Physicists Unveil Schroedinger's SQUID

MINNEAPOLIS--It doesn't purr, but a tiny superconducting ring is the closest thing yet to Erwin Schroedinger's famous dead-and-alive cat. At last week's meeting of the American Physical Society in Minneapolis, physicists announced that, under the right conditions, such rings can carry current in opposite directions at the same time--a property never before observed in an object so big.

For decades, Schroedinger's cat has been the stock example of a paradoxical but fundamental property of quantum mechanics: that an object can be in two or more states at the same time. But physicists' favorite feline remains purely hypothetical, because objects much bigger than individual atoms, photons, and molecules generally interact strongly with their surroundings, which force them to choose one state or another.
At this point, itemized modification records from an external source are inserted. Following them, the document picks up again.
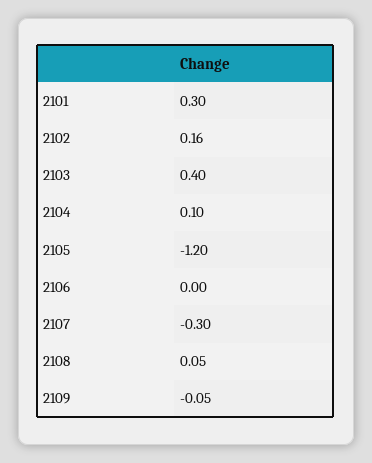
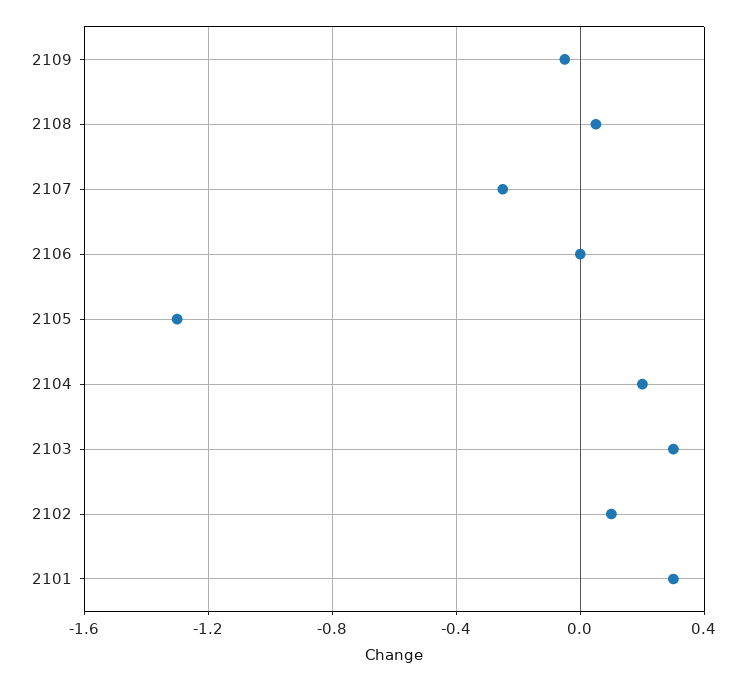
  {
    "2101": 0.3,
-   "2102": 0.16,
+   "2102": 0.1,
-   "2103": 0.4,
+   "2103": 0.3,
-   "2104": 0.1,
+   "2104": 0.2,
-   "2105": -1.2,
+   "2105": -1.3,
    "2106": 0,
-   "2107": -0.3,
+   "2107": -0.25,
    "2108": 0.05,
    "2109": -0.05
  }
Now two teams of researchers have induced millions of electrons to flow simultaneously both ways around a small superconducting ring, a gizmo known as a Superconducting Quantum Interference Device, or SQUID.

A SQUID prefers the total amount of magnetic field passing through it to equal an exact multiple of a fundamental constant known as the flux quantum. Add or subtract a fraction of a flux quantum by changing the field the SQUID sits in, and the ring tries to round off to the nearest whole value by creating an electric current that adds or subtracts from the imposed magnetic field. Since SQUID can round up or down, the current can flow in either direction. It's when the SQUID tries to polish off exactly half a flux quantum that the quantum fun begins. In that case, the energy in the ring is equal for current flowing either way, clockwise or counter-clockwise, and the system might be coaxed into flowing in both directions at once.

To test whether they had achieved a two-way flow, two teams of researchers fed their SQUIDs energy by shining microwaves on them. One team, led by physicist Hans Mooij of Delft University of Technology in the Netherlands, and another, led by physicist James Lukens of the State University of New York, Stony Brook, found that energy from the microwaves could bounce SQUIDS between two energy states characteristic of two-way flow.

Their both-ways-at-once currents may earn SQUIDs a starring role in the processors of quantum computers. Whereas ordinary computers use bits that can be either 0 or 1, quantum computers require "q-bits," which can be 0, 1, or 0-and-1. Researchers have fashioned handfuls of q-bits out of individual atoms, molecules, and photons. But SQUIDs should be easier to manipulate because they measure a few millionths of a meter across.